Le chef adjoint Trevor Daroux a pour sa part expliqué qu'en plus d'être une drogue dangereuse et imprévisible, le fentanyl engendre des problèmes de consommation et des crimes qui représentent un problème complexe. « Nous le répétons aujourd'hui, à nos yeux, la prise de fentanyl est considérée comme une crise de santé publique », a-t-il déclaré.

On ne peut pas traiter cette problématique avec une seule méthode.
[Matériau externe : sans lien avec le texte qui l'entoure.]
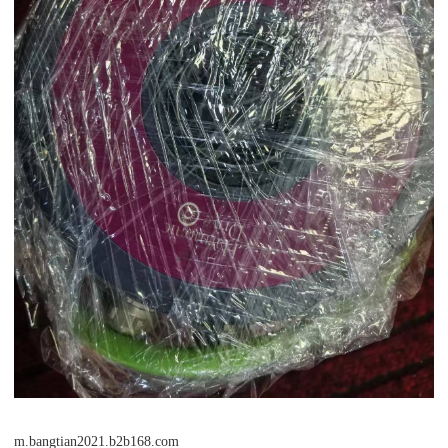
m.bangtian2021.b2b168.com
Il faudra trouver une manière d'unir nos stratégies en matière de prévention et d'intervention. 

Trevor Daroux, chef adjoint du Service de police de Calgary

La police assure qu'une stratégie est en cours de préparation pour empêcher l'expansion de ce fléau. « Il faudra s'attaquer autant à l'offre qu'à la demande », a poursuivi le chef adjoint.

Le plan ne se limite pas à la répression : de pair avec les services de santé de l'Alberta, les policiers envisagent aussi l'éducation dès l'école primaire et secondaire sur les dangers du fentanyl.

Des campagnes de sensibilisation ont eu lieu par le passé, notamment l'an dernier avec la distribution de trousses de naloxone, un produit médical permettant de diminuer l'effet du fentanyl et ayant fait ses preuves en cas de surdose.

Enfin, la police réclame aussi davantage de moyens et des centres spécialisés pour faciliter le traitement des toxicomanes.

Plus de ressources, dit Goodale

Le ministre fédéral de la Sécurité publique, Ralph Goodale, estime que la Gendarmerie royale du Canada a besoin de plus de ressources pour combattre le trafic de fentanyl.

Selon Ralph Goodale, le transfert de 600 agents de la GRC des enquêtes criminelles à la sécurité nationale après l'attaque terroriste contre le Parlement fédéral en octobre 2014 a hypothéqué la lutte contre cette drogue dévastatrice. « C'était un exemple de cas où nous avons déshabillé Pierre pour habiller Paul. »

Le ministre compte s'assurer que la GRC obtient le financement nécessaire pour corriger la situation. « Je travaillerai avec les forces policières, le Conseil du trésor et le ministère des Finances pour m'assurer que la GRC est adéquatement financée pour toutes les activités qu'elle doit effectuer », a-t-il déclaré.

La problématique de la consommation de fentanyl affecte des communautés d'un bout à l'autre du Canada. Plusieurs villes et provinces se sont penchées sur des solutions, notamment à Terre-Neuve-et-Labrador, à Ottawa et au Manitoba. Un député fédéral a également mis sur pied un groupe de travail communautaire dans le nord de l'Ontario.